Prosper allows borrowers with lower credit scores than SoFi but has more stringent requirements when it comes to the number of other loans you’ve applied for and your existing debt amounts.
One drawback of Prosper is the unavoidable origination fee, which adds to the cost of your loan.
- Lower loan minimum
- Lower minimum credit score
- Next day funding
- Less flexible loan terms
- Origination fees
- Lower loan maximum
- Stricter requirements regarding existing debt
SoFi personal loans
Though SoFi began as a lender focused on students, today it offers services and loans to a much wider group of customers. You can even work with the company to handle your banking and investing if you want.
If you already have student loans from SoFi, or use it for its other services, that can be a good reason to get a personal loan from the company. It can make your life easier to keep all your money in one palace.
SoFi is also known for being a good lender for people with good, but short, credit histories. It also doesn’t charge origination fees for its loans.
- High loan maximum
- Qualify with limited credit history
- More flexible loan terms
- Lower maximum interest rate
- Higher minimum credit score
- More time to get funded
How to choose between Prosper and SoFi
Both Prosper and SoFi can be a good option for personal loans, but excel in different situations.
If you want to borrow a smaller amount, consider Prosper. Prosper’s minimum loan is just $2,000, which is lower than SoFi’s. Working with Prosper can help you avoid borrowing more than you need to and paying additional interest.
If you want a cheap loan, consider SoFi. SoFi wins out in that it does not charge origination fees for its loans and that it has lower interest rates than Prosper. If you can qualify for a loan through SoFi the odds are good that you’ll be able to save money compared to Prosper.

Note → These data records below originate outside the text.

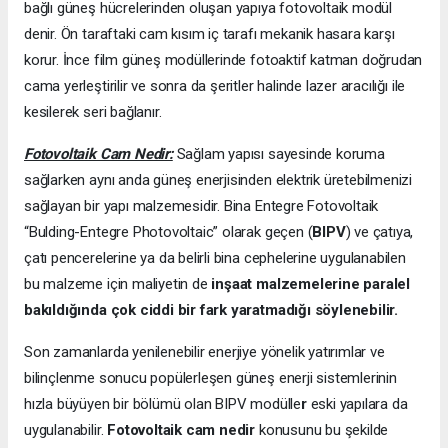
bağlı güneş hücrelerinden oluşan yapıya fotovoltaik modül
denir. Ön taraftaki cam kısım iç tarafı mekanik hasara karşı
korur. İnce film güneş modüllerinde fotoaktif katman doğrudan
cama yerleştirilir ve sonra da şeritler halinde lazer aracılığı ile
kesilerek seri bağlanır.
Fotovoltaik Cam Nedir:
Sağlam yapısı sayesinde koruma
sağlarken aynı anda güneş enerjisinden elektrik üretebilmenizi
sağlayan bir yapı malzemesidir. Bina Entegre Fotovoltaik
“Bulding-Entegre Photovoltaic” olarak geçen (
BIPV
) ve çatıya,
çatı pencerelerine ya da belirli bina cephelerine uygulanabilen
bu malzeme için maliyetin de
inşaat malzemelerine paralel
bakıldığında çok ciddi bir fark yaratmadığı söylenebilir.
Son zamanlarda yenilenebilir enerjiye yönelik yatırımlar ve
bilinçlenme sonucu popülerleşen güneş enerji sistemlerinin
hızla büyüyen bir bölümü olan BIPV modülle
r
eski yapılara da
uygulanabilir.
Fotovoltaik cam nedir
konusunu bu şekilde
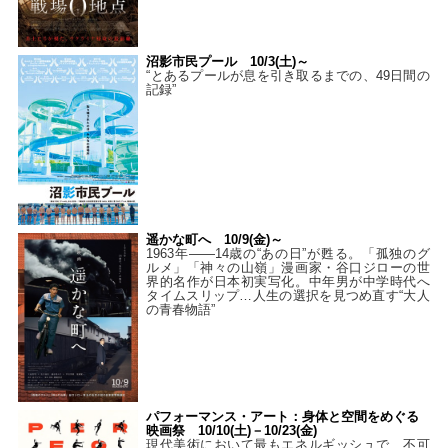
沼影市民プール 10/3(土)～
“とあるプールが息を引き取るまでの、49日間の
記録”
遥かな町へ 10/9(金)～
1963年――14歳の“あの日”が甦る。「孤独のグ
ルメ」「神々の山嶺」漫画家・谷口ジローの世
界的名作が日本初実写化。中年男が中学時代へ
タイムスリップ…人生の選択を見つめ直す“大人
の青春物語”
パフォーマンス・アート：身体と空間をめぐる
映画祭 10/10(土)－10/23(金)
現代美術において最もエネルギッシュで、不可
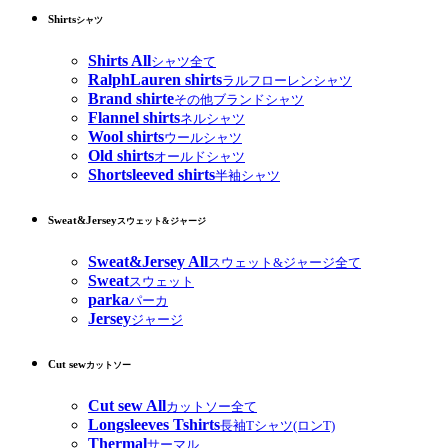
Shirts
シャツ
Shirts All
シャツ全て
RalphLauren shirts
ラルフローレンシャツ
Brand shirte
その他ブランドシャツ
Flannel shirts
ネルシャツ
Wool shirts
ウールシャツ
Old shirts
オールドシャツ
Shortsleeved shirts
半袖シャツ
Sweat&Jersey
スウェット&ジャージ
Sweat&Jersey All
スウェット&ジャージ全て
Sweat
スウェット
parka
パーカ
Jersey
ジャージ
Cut sew
カットソー
Cut sew All
カットソー全て
Longsleeves Tshirts
長袖Tシャツ(ロンT)
Thermal
サーマル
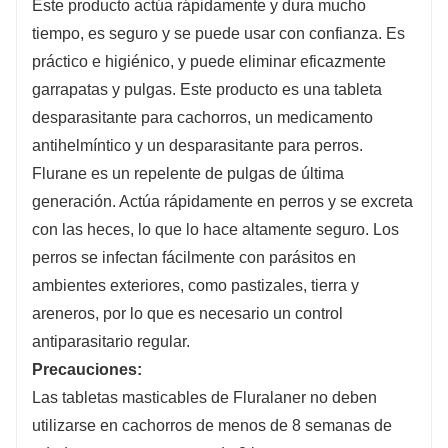
Este producto actúa rápidamente y dura mucho
tiempo, es seguro y se puede usar con confianza. Es
práctico e higiénico, y puede eliminar eficazmente
garrapatas y pulgas. Este producto es una tableta
desparasitante para cachorros, un medicamento
antihelmíntico y un desparasitante para perros.
Flurane es un repelente de pulgas de última
generación. Actúa rápidamente en perros y se excreta
con las heces, lo que lo hace altamente seguro. Los
perros se infectan fácilmente con parásitos en
ambientes exteriores, como pastizales, tierra y
areneros, por lo que es necesario un control
antiparasitario regular.
Precauciones:
Las tabletas masticables de Fluralaner no deben
utilizarse en cachorros de menos de 8 semanas de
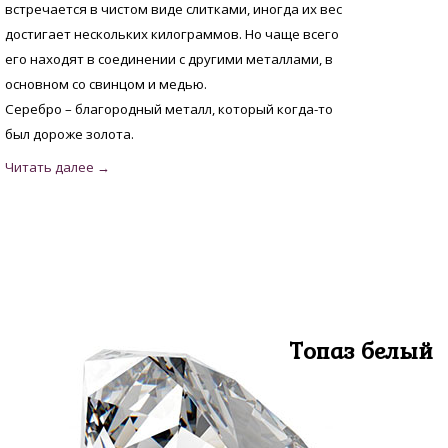
встречается в чистом виде слитками, иногда их вес
достигает нескольких килограммов. Но чаще всего
его находят в соединении с другими металлами, в
основном со свинцом и медью.
Серебро – благородный металл, который когда-то
был дороже золота.
Топаз белый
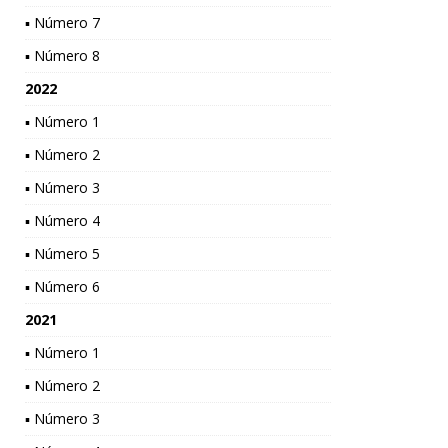
▪ Número 7
▪ Número 8
2022
▪ Número 1
▪ Número 2
▪ Número 3
▪ Número 4
▪ Número 5
▪ Número 6
2021
▪ Número 1
▪ Número 2
▪ Número 3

If you have a lower credit score, consider Prosper. Prosper approves borrowers with lower credit scores than SoFi. If you find yourself struggling to get a loan from SoFi, you still have a chance of getting approved by Prosper.
If you need to borrow a large amount, consider SoFi. SoFi offers loans as large as $100,000, more than double Prosper’s maximum loan amount. If you’re consolidating a lot of debt or trying to pay for a big expense, SoFi is willing to lend the large amounts required.
If you want more flexibility in the term of your loan, consider SoFi. SoFi offers terms ranging from two to seven years compared to Prosper’s binary choice of three or five years. That means that you have more flexibility to design your loan’s monthly payment with SoFi.
SoFi and Prosper are both strong lenders but if you can qualify for a loan with SoFi, the odds are good that SoFi will be the better choice. SoFi’s loans are cheaper and the lender is willing to lend large amounts. Where Prosper wins is with people looking for very small loans and with slightly lower credit scores than SoFi will accept.